WHAT YOU NEED TO DO:
a) Translate this sentence from the article on Black Jews and antisemitism into Spanish: "That renewed sense of empowerment and pride — even at some risk to personal safety — may open an opportunity to renew alliances with others committed to combating hate."
b) In the article on Black Jews and antisemitism, copy everything from "Shoshana Brown of" down to "other anti-hate work.".

TEXT EXCERPT:
——————

That renewed sense of empowerment and pride — even at some risk to personal safety — may open an opportunity to renew alliances with others committed to combating hate.

Shoshana Brown of New York, the co-founder of the Black Jewish Liberation Collective, says she would welcome the return of a Civil Rights Movement–style partnership between her Black and Jewish communities.

“The only people who reached out directly to me after Bondi Beach were two African American Muslim women who I have been doing anti-Islamophobia and anti-antisemitism work alongside of for over two years now,” Brown said. In that time, she said, mainstream Jewish organizations and white Jews generally (or “white-presenting,” since in recent years the idea of Jews as white is itself being re-examined) have focused on antisemitism to the exclusion of other anti-hate work.

“They were all in for anti-Black racism and George Floyd and all that. But as soon as October 7 happened, all the money, all the resources, everything turned to fighting antisemitism,” she said. “It’s like white Jews can’t walk and chew gum.”

Brown and other Black Jews point out that unlike their white sistren and brethren, they do not have the option of hiding their identity from those intent on spreading hate — with people who would attack Jews likely to be the same as those who would target Black people.

“I’m a woman, I’m Black, I’m an immigrant. I have an accent. Being a Jew is the least of my problems,” said longtime Boston publicist Colette Phillips.

“I wear my Magen David because I did not become Jewish to hide my Judaism,” continued Phillips, who converted to Judaism not long before the 2023 attack. “If people have a problem with that, so be it.”

She too has noticed a re-embracing of Jewish identity, if only in a sampling of one.

“As a matter of fact, today, my fiancé — he happens to be white, Ashkenazi Jewish — wore his kippah (yarmulke), because he said, ‘Look, you’re wearing your Magen David out.’”

——————

GIVEN DATA:
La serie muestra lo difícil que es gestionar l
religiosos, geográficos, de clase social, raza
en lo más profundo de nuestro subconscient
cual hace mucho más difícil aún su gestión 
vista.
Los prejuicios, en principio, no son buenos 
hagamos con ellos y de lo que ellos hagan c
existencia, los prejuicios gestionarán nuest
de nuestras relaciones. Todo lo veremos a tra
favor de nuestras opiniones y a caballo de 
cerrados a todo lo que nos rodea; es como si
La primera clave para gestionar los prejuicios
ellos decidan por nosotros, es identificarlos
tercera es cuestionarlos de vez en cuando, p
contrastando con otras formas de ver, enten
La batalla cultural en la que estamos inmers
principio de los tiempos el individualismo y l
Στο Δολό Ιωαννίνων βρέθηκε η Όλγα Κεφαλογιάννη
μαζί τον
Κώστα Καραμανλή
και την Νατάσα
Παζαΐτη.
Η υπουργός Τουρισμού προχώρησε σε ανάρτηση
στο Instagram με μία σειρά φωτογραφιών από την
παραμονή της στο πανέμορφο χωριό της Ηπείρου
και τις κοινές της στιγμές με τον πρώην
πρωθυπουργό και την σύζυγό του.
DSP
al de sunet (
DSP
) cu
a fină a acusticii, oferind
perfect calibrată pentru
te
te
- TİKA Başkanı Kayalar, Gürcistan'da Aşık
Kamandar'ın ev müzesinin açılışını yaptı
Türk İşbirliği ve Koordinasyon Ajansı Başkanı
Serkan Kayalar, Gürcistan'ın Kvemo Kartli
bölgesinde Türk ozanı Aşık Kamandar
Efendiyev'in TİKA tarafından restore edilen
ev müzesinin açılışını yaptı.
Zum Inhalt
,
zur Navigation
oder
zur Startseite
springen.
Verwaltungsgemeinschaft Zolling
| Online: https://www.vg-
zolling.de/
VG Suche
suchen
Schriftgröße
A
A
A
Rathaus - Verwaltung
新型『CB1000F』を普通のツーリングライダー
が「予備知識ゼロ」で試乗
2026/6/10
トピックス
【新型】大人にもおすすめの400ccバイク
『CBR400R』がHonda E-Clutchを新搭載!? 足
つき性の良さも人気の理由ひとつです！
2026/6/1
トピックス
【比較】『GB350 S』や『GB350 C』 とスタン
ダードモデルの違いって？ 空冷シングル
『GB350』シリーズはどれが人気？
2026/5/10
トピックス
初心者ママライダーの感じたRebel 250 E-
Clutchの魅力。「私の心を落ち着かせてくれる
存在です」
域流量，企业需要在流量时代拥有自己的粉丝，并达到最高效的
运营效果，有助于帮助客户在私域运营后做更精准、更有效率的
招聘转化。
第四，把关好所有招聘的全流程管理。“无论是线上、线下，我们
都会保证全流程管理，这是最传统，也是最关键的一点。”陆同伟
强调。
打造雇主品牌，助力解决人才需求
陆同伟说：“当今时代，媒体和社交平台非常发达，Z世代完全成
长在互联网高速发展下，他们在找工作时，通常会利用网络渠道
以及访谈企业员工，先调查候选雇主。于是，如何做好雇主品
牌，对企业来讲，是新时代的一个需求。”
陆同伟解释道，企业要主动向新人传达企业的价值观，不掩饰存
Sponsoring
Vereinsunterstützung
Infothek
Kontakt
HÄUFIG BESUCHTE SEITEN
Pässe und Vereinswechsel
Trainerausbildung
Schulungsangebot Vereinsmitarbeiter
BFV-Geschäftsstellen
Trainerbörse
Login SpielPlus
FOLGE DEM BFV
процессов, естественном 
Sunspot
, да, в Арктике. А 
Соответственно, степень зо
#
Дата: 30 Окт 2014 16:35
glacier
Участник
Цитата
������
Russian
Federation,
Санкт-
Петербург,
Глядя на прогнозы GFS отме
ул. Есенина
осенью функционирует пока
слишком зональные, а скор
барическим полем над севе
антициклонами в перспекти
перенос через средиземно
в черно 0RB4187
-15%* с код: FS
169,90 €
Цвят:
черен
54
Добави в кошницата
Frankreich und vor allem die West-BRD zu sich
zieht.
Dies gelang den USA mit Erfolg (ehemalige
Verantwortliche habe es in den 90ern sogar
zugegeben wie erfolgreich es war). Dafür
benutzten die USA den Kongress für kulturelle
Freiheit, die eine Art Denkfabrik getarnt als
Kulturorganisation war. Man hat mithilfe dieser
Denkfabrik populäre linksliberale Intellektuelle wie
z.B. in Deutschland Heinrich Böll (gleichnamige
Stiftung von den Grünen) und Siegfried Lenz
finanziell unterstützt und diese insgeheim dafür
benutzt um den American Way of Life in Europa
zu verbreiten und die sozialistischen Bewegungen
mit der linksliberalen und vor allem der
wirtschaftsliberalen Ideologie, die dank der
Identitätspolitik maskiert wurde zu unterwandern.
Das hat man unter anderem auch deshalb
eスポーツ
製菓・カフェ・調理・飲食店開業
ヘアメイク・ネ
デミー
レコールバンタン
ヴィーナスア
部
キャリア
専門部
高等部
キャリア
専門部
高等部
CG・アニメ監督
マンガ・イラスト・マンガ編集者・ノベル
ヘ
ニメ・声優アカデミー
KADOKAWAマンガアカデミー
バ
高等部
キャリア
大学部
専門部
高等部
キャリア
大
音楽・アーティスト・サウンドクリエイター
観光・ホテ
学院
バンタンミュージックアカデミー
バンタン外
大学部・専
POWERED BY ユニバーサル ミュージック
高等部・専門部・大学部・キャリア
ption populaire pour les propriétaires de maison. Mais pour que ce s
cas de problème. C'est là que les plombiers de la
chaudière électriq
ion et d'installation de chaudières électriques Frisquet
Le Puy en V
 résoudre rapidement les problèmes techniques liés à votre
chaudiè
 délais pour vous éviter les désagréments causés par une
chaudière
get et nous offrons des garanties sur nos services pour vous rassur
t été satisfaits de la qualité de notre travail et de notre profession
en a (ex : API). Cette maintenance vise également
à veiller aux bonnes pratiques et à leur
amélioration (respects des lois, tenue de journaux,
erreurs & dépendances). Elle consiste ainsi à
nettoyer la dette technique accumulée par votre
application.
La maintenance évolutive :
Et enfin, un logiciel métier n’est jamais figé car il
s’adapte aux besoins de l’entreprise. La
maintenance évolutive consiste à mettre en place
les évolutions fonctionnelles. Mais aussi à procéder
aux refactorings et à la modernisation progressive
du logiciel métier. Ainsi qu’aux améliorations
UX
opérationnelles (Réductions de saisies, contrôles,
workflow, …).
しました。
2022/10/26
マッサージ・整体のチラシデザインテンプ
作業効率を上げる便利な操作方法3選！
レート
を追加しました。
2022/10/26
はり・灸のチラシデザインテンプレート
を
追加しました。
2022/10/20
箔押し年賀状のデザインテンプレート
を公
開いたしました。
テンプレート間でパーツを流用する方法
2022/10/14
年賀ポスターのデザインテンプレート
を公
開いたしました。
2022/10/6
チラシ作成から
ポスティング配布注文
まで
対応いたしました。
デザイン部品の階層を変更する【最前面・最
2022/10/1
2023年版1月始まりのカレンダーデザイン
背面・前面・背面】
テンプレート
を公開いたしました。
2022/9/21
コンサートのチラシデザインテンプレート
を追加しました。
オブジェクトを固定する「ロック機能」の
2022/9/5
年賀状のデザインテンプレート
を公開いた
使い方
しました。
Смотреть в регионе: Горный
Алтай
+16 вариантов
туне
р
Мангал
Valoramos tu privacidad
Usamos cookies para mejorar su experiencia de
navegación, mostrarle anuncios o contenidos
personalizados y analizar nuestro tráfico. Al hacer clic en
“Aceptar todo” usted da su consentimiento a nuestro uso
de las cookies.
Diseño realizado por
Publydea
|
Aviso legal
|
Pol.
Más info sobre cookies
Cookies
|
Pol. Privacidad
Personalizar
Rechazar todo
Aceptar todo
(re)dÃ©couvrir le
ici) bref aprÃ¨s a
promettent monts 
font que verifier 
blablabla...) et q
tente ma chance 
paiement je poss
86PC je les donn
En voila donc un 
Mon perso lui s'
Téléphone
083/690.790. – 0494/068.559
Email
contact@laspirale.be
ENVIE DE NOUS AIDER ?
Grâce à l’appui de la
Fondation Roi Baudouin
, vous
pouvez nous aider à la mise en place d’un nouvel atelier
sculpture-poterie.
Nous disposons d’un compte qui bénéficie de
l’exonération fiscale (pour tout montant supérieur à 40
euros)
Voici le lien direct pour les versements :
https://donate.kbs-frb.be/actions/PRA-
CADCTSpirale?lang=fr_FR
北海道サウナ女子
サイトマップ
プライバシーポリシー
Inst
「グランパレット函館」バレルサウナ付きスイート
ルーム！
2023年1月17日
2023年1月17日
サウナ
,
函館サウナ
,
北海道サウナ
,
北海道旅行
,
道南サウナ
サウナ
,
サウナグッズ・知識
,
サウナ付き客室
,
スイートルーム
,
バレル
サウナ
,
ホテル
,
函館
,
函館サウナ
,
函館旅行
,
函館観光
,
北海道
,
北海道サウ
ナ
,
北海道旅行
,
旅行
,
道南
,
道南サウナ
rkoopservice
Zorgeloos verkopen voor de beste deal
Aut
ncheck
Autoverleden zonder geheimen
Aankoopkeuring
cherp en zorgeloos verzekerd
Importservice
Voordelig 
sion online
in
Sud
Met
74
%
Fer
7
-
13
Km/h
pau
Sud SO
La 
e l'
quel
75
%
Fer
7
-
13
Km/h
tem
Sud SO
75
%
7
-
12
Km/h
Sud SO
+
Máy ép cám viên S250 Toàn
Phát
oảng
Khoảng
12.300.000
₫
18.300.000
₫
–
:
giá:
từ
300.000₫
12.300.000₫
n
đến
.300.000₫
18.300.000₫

——————

ANSWERS TO EACH TASK:
a) Esa renovada sensación de empoderamiento y orgullo —incluso con cierto riesgo para la seguridad personal— puede abrir una oportunidad para renovar alianzas con otros comprometidos con combatir el odio.

b)
Shoshana Brown of New York, the co-founder of the Black Jewish Liberation Collective, says she would welcome the return of a Civil Rights Movement–style partnership between her Black and Jewish communities.

“The only people who reached out directly to me after Bondi Beach were two African American Muslim women who I have been doing anti-Islamophobia and anti-antisemitism work alongside of for over two years now,” Brown said. In that time, she said, mainstream Jewish organizations and white Jews generally (or “white-presenting,” since in recent years the idea of Jews as white is itself being re-examined) have focused on antisemitism to the exclusion of other anti-hate work.